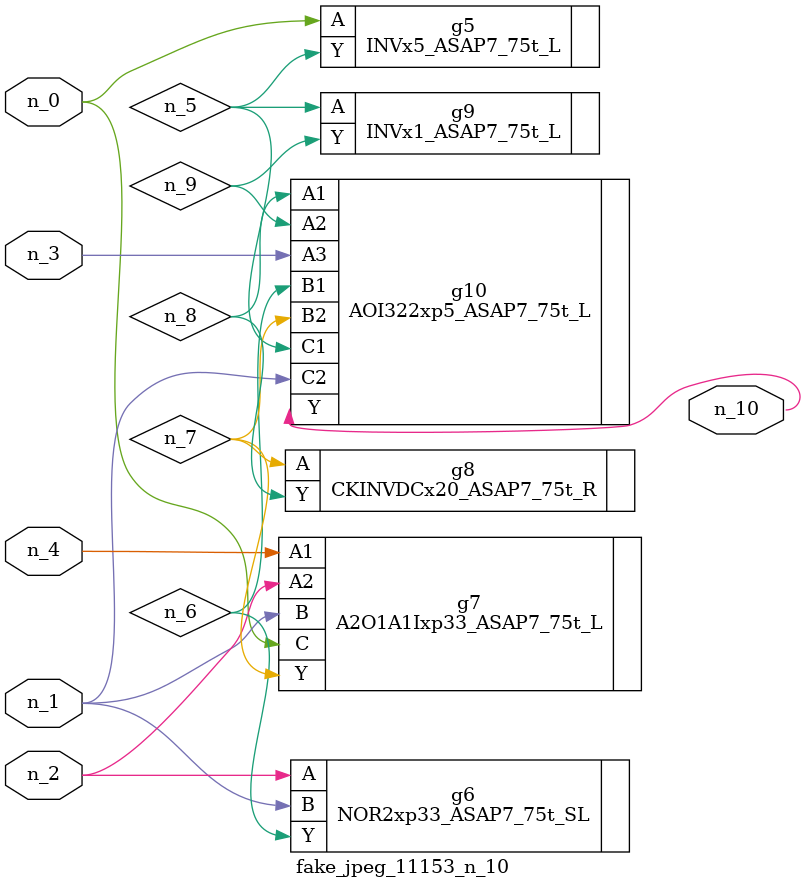
<source format=v>
module fake_jpeg_11153_n_10 (n_3, n_2, n_1, n_0, n_4, n_10);

input n_3;
input n_2;
input n_1;
input n_0;
input n_4;

output n_10;

wire n_8;
wire n_9;
wire n_6;
wire n_5;
wire n_7;

INVx5_ASAP7_75t_L g5 ( 
.A(n_0),
.Y(n_5)
);

NOR2xp33_ASAP7_75t_SL g6 ( 
.A(n_2),
.B(n_1),
.Y(n_6)
);

A2O1A1Ixp33_ASAP7_75t_L g7 ( 
.A1(n_4),
.A2(n_2),
.B(n_1),
.C(n_0),
.Y(n_7)
);

CKINVDCx20_ASAP7_75t_R g8 ( 
.A(n_7),
.Y(n_8)
);

AOI322xp5_ASAP7_75t_L g10 ( 
.A1(n_8),
.A2(n_9),
.A3(n_3),
.B1(n_6),
.B2(n_7),
.C1(n_5),
.C2(n_1),
.Y(n_10)
);

INVx1_ASAP7_75t_L g9 ( 
.A(n_5),
.Y(n_9)
);


endmodule
</source>
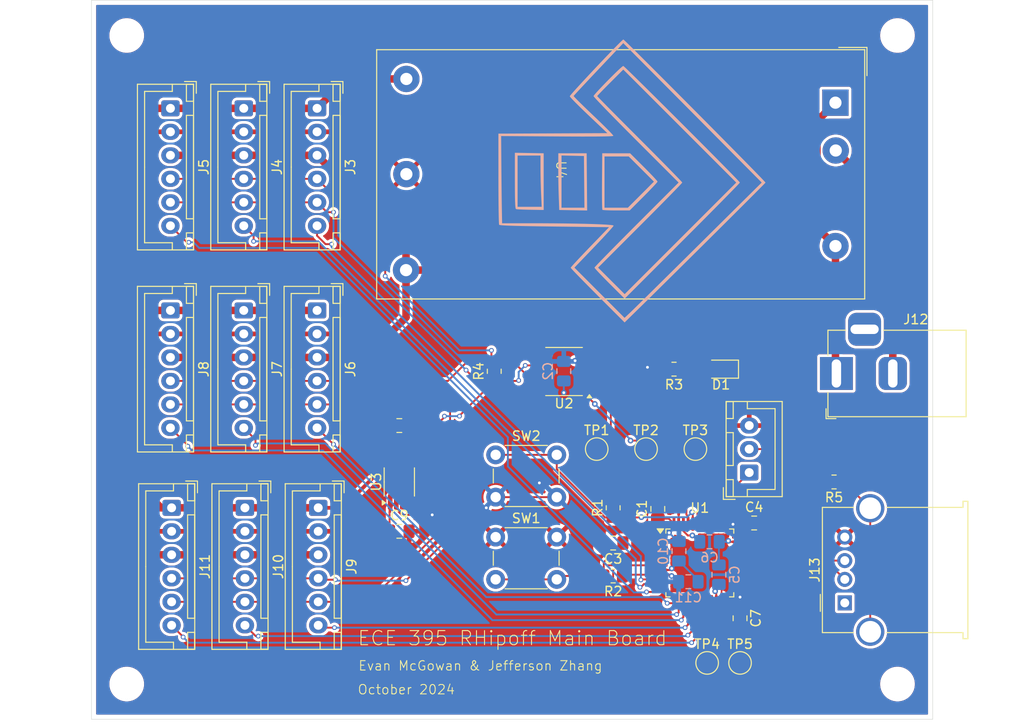
<source format=kicad_pcb>
(kicad_pcb
	(version 20240108)
	(generator "pcbnew")
	(generator_version "8.0")
	(general
		(thickness 1.6)
		(legacy_teardrops no)
	)
	(paper "A4")
	(layers
		(0 "F.Cu" signal)
		(31 "B.Cu" signal)
		(32 "B.Adhes" user "B.Adhesive")
		(33 "F.Adhes" user "F.Adhesive")
		(34 "B.Paste" user)
		(35 "F.Paste" user)
		(36 "B.SilkS" user "B.Silkscreen")
		(37 "F.SilkS" user "F.Silkscreen")
		(38 "B.Mask" user)
		(39 "F.Mask" user)
		(40 "Dwgs.User" user "User.Drawings")
		(41 "Cmts.User" user "User.Comments")
		(42 "Eco1.User" user "User.Eco1")
		(43 "Eco2.User" user "User.Eco2")
		(44 "Edge.Cuts" user)
		(45 "Margin" user)
		(46 "B.CrtYd" user "B.Courtyard")
		(47 "F.CrtYd" user "F.Courtyard")
		(48 "B.Fab" user)
		(49 "F.Fab" user)
		(50 "User.1" user)
		(51 "User.2" user)
		(52 "User.3" user)
		(53 "User.4" user)
		(54 "User.5" user)
		(55 "User.6" user)
		(56 "User.7" user)
		(57 "User.8" user)
		(58 "User.9" user)
	)
	(setup
		(stackup
			(layer "F.SilkS"
				(type "Top Silk Screen")
			)
			(layer "F.Paste"
				(type "Top Solder Paste")
			)
			(layer "F.Mask"
				(type "Top Solder Mask")
				(thickness 0.01)
			)
			(layer "F.Cu"
				(type "copper")
				(thickness 0.035)
			)
			(layer "dielectric 1"
				(type "core")
				(thickness 1.51)
				(material "FR4")
				(epsilon_r 4.5)
				(loss_tangent 0.02)
			)
			(layer "B.Cu"
				(type "copper")
				(thickness 0.035)
			)
			(layer "B.Mask"
				(type "Bottom Solder Mask")
				(thickness 0.01)
			)
			(layer "B.Paste"
				(type "Bottom Solder Paste")
			)
			(layer "B.SilkS"
				(type "Bottom Silk Screen")
			)
			(copper_finish "None")
			(dielectric_constraints no)
		)
		(pad_to_mask_clearance 0)
		(allow_soldermask_bridges_in_footprints no)
		(pcbplotparams
			(layerselection 0x00010fc_ffffffff)
			(plot_on_all_layers_selection 0x0000000_00000000)
			(disableapertmacros no)
			(usegerberextensions no)
			(usegerberattributes yes)
			(usegerberadvancedattributes yes)
			(creategerberjobfile yes)
			(dashed_line_dash_ratio 12.000000)
			(dashed_line_gap_ratio 3.000000)
			(svgprecision 4)
			(plotframeref no)
			(viasonmask no)
			(mode 1)
			(useauxorigin no)
			(hpglpennumber 1)
			(hpglpenspeed 20)
			(hpglpendiameter 15.000000)
			(pdf_front_fp_property_popups yes)
			(pdf_back_fp_property_popups yes)
			(dxfpolygonmode yes)
			(dxfimperialunits yes)
			(dxfusepcbnewfont yes)
			(psnegative no)
			(psa4output no)
			(plotreference yes)
			(plotvalue yes)
			(plotfptext yes)
			(plotinvisibletext no)
			(sketchpadsonfab no)
			(subtractmaskfromsilk no)
			(outputformat 1)
			(mirror no)
			(drillshape 0)
			(scaleselection 1)
			(outputdirectory "")
		)
	)
	(net 0 "")
	(net 1 "GND")
	(net 2 "VDD")
	(net 3 "/NRST")
	(net 4 "/VCAP1")
	(net 5 "/VCAP2")
	(net 6 "+12V")
	(net 7 "Net-(D1-A)")
	(net 8 "/SWCLK")
	(net 9 "/SWDIO")
	(net 10 "CAN_H")
	(net 11 "-12V")
	(net 12 "CAN_L")
	(net 13 "/EN0")
	(net 14 "/EN1")
	(net 15 "/EN2")
	(net 16 "/EN3")
	(net 17 "/EN4")
	(net 18 "/EN5")
	(net 19 "/EN6")
	(net 20 "/EN7")
	(net 21 "/EN8")
	(net 22 "/VIN")
	(net 23 "/EXT_GND")
	(net 24 "Net-(J13-Shield)")
	(net 25 "/D-")
	(net 26 "unconnected-(J13-VBUS-Pad1)")
	(net 27 "/D+")
	(net 28 "/BOOT0")
	(net 29 "/CAN_RX")
	(net 30 "/CAN_TX")
	(net 31 "Net-(U1-PB1)")
	(net 32 "Net-(U1-PB2)")
	(net 33 "Net-(U1-PB3(JTDO))")
	(net 34 "unconnected-(U1-PC14-Pad3)")
	(net 35 "unconnected-(U1-PB5-Pad41)")
	(net 36 "unconnected-(U1-PC13-Pad2)")
	(net 37 "unconnected-(U1-PA8-Pad29)")
	(net 38 "unconnected-(U1-PH1-Pad6)")
	(net 39 "unconnected-(U1-PH0-Pad5)")
	(net 40 "unconnected-(U1-PB4(NJTRST)-Pad40)")
	(net 41 "unconnected-(U1-PB12-Pad25)")
	(net 42 "unconnected-(U1-PA10-Pad31)")
	(net 43 "unconnected-(U1-PB14-Pad27)")
	(net 44 "unconnected-(U1-PB15-Pad28)")
	(net 45 "unconnected-(U1-PB10-Pad21)")
	(net 46 "unconnected-(U1-PB6-Pad42)")
	(net 47 "unconnected-(U1-PA15(JTDI)-Pad38)")
	(net 48 "unconnected-(U1-PC15-Pad4)")
	(net 49 "unconnected-(U1-PA9-Pad30)")
	(net 50 "unconnected-(U1-PB13-Pad26)")
	(net 51 "unconnected-(U2-SHDN-Pad5)")
	(net 52 "unconnected-(U3-NC-Pad7)")
	(net 53 "unconnected-(U3-NC-Pad3)")
	(footprint "Capacitor_SMD:C_0805_2012Metric_Pad1.18x1.45mm_HandSolder" (layer "F.Cu") (at 145.5 88.25))
	(footprint "Connector_JST:JST_XH_B6B-XH-A_1x06_P2.50mm_Vertical" (layer "F.Cu") (at 128.95 43.25 -90))
	(footprint "Package_SO:SOIC-8_3.9x4.9mm_P1.27mm" (layer "F.Cu") (at 163.025 71.25 180))
	(footprint "Package_QFP:LQFP-48_7x7mm_P0.5mm" (layer "F.Cu") (at 177.47 91.615))
	(footprint "Package_SO:VSSOP-8_3x3mm_P0.65mm" (layer "F.Cu") (at 145.5 83 90))
	(footprint "MountingHole:MountingHole_3.2mm_M3_ISO14580" (layer "F.Cu") (at 198.5 35.5))
	(footprint "Resistor_SMD:R_0805_2012Metric_Pad1.20x1.40mm_HandSolder" (layer "F.Cu") (at 168.25 85.75 90))
	(footprint "Connector_JST:JST_XH_B6B-XH-A_1x06_P2.50mm_Vertical" (layer "F.Cu") (at 136.75 64.75 -90))
	(footprint "Button_Switch_THT:SW_PUSH_6mm" (layer "F.Cu") (at 155.75 88.865))
	(footprint "Connector_JST:JST_XH_B3B-XH-A_1x03_P2.50mm_Vertical" (layer "F.Cu") (at 182.725 82 90))
	(footprint "Connector_JST:JST_XH_B6B-XH-A_1x06_P2.50mm_Vertical" (layer "F.Cu") (at 121.15 64.75 -90))
	(footprint "TestPoint:TestPoint_Pad_D2.0mm" (layer "F.Cu") (at 181.75 102.25))
	(footprint "Resistor_SMD:R_0805_2012Metric_Pad1.20x1.40mm_HandSolder" (layer "F.Cu") (at 168.25 93 180))
	(footprint "Connector_USB:USB_A_Molex_67643_Horizontal" (layer "F.Cu") (at 192.89 95.865 90))
	(footprint "Connector_JST:JST_XH_B6B-XH-A_1x06_P2.50mm_Vertical" (layer "F.Cu") (at 121.275 85.75 -90))
	(footprint "Capacitor_SMD:C_0805_2012Metric_Pad1.18x1.45mm_HandSolder" (layer "F.Cu") (at 145.5 77 180))
	(footprint "Resistor_SMD:R_0805_2012Metric_Pad1.20x1.40mm_HandSolder" (layer "F.Cu") (at 191.75 83 180))
	(footprint "LED_SMD:LED_0805_2012Metric_Pad1.15x1.40mm_HandSolder" (layer "F.Cu") (at 179.725 71 180))
	(footprint "Connector_BarrelJack:BarrelJack_Horizontal" (layer "F.Cu") (at 192 71.4575 180))
	(footprint "TestPoint:TestPoint_Pad_D2.0mm" (layer "F.Cu") (at 171.75 79.5))
	(footprint "Connector_JST:JST_XH_B6B-XH-A_1x06_P2.50mm_Vertical" (layer "F.Cu") (at 136.875 85.75 -90))
	(footprint "TestPoint:TestPoint_Pad_D2.0mm" (layer "F.Cu") (at 177 79.5))
	(footprint "Capacitor_SMD:C_0805_2012Metric_Pad1.18x1.45mm_HandSolder" (layer "F.Cu") (at 183.25 87.365))
	(footprint "TestPoint:TestPoint_Pad_D2.0mm" (layer "F.Cu") (at 178.25 102.25))
	(footprint "Connector_JST:JST_XH_B6B-XH-A_1x06_P2.50mm_Vertical" (layer "F.Cu") (at 128.95 64.75 -90))
	(footprint "Connector_JST:JST_XH_B6B-XH-A_1x06_P2.50mm_Vertical" (layer "F.Cu") (at 121.15 43.25 -90))
	(footprint "Capacitor_SMD:C_0805_2012Metric_Pad1.18x1.45mm_HandSolder" (layer "F.Cu") (at 181.75 97.5 -90))
	(footprint "Connector_JST:JST_XH_B6B-XH-A_1x06_P2.50mm_Vertical" (layer "F.Cu") (at 129.075 85.75 -90))
	(footprint "MountingHole:MountingHole_3.2mm_M3_ISO14580" (layer "F.Cu") (at 116.5 35.5))
	(footprint "Library:DKM30F-12N"
		(layer "F.Cu")
		(uuid "c98bbf8f-e547-4353-912b-6a493ab67130")
		(at 169.18514 50.227234 -90)
		(property "Reference" "U4"
			(at -0.416 6.4748 -90)
			(unlocked yes)
			(layer "F.SilkS")
			(uuid "c5bea815-e5de-42fa-9c73-a12d6c87c24f")
			(effects
				(font
					(size 1 1)
					(thickness 0.1)
				)
			)
		)
		(property "Value" "DKM30F-12N"
			(at -0.416 7.9748 -90)
			(unlocked yes)
			(layer "F.Fab")
			(uuid "25a2ec5c-6fd4-42ec-ac16-f22727686957")
			(effects
				(font
					(size 1 1)
					(thickness 0.15)
				)
			)
		)
		(property "Footprint" "Library:DKM30F-12N"
			(at -0.416 6.9748 -90)
			(unlocked yes)
			(layer "F.Fab")
			(hide yes)
			(uuid "82bbcffd-f468-457a-805c-5852e7d9e6c8")
			(effects
				(font
					(size 1 1)
					(thickness 0.15)
				)
			)
		)
		(property "Datasheet" "https://www.meanwell.com/webapp/product/search.aspx?prod=DKM30-N"
			(at -0.416 6.9748 -90)
			(unlocked yes)
			(layer "F.Fab")
			(hide yes)
			(uuid "6b47babe-aeb3-46be-87e8-b45219e06198")
			(effects
				(font
					(size 1 1)
					(thickness 0.15)
				)
			)
		)
		(property "Description" "Isolated DC/DC Converter +-12Vout 1.25A 9-36Vin"
			(at -0.416 6.9748 -90)
			(unlocked yes)
			(layer "F.Fab")
			(hide yes)
			(uuid "e7af5b74-a891-49a9-9af7-3a856cd240d7")
			(effects
				(font
					(size 1 1)
					(thickness 0.15)
				)
			)
		)
		(property ki_fp_filters "Converter*DCDC*XP?POWER*JTDxxxxxxx*")
		(path "/27f1adcc-d9b9-4dc9-9e62-ea186894a0d3")
		(sheetname "Root")
		(sheetfile "395MainBoard.kicad_sch")
		(attr through_hole)
		(fp_line
			(start -13.216 26.0948)
			(end 13.304 26.0948)
			(stroke
				(width 0.12)
				(type solid)
			)
			(layer "F.SilkS")
			(uuid "c3f23178-c55f-4bd3-a259-e4480ad74860")
		)
		(fp_line
			(start -13.456 -23.0652)
			(end -13.456 -26.0652)
			(stroke
				(width 0.12)
				(type solid)
			)
			(layer "F.SilkS")
			(uuid "e0f19b71-a8ec-4bfa-b5d7-910e02996bdf")
		)
		(fp_line
			(start -13.216 -25.8252)
			(end -13.216 26.0948)
			(stroke
				(width 0.12)
				(type solid)
			)
			(layer "F.SilkS")
			(uuid "4f24b327-0dcb-4a84-8900-808731c97b0f")
		)
		(fp_line
			(start -13.216 -25.8252)
			(end 13.304 -25.8252)
			(stroke
				(width 0.12)
				(type solid)
			)
			(layer "F.SilkS")
			(uuid "84fcc59a-bcf2-4ecb-8307-9919dc975b19")
		)
		(fp_line
			(start 13.304 -25.8252)
			(end 13.304 26.0948)
			(stroke
				(width 0.12)
				(type solid)
			)
			(layer "F.SilkS")
			(uuid "6dcfa5af-d325-4957-a0e7-9b5d2a20a333")
		)
		(fp_line
			(start -13.
... [564459 chars truncated]
</source>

◇ ◇ ◇ ◇ ◇ ◇ ◇

• Work instruction
Search the entries for "input" and copy each matching line.

• Completed task
input n_3;
input n_2;
input n_1;
input n_0;
input n_4;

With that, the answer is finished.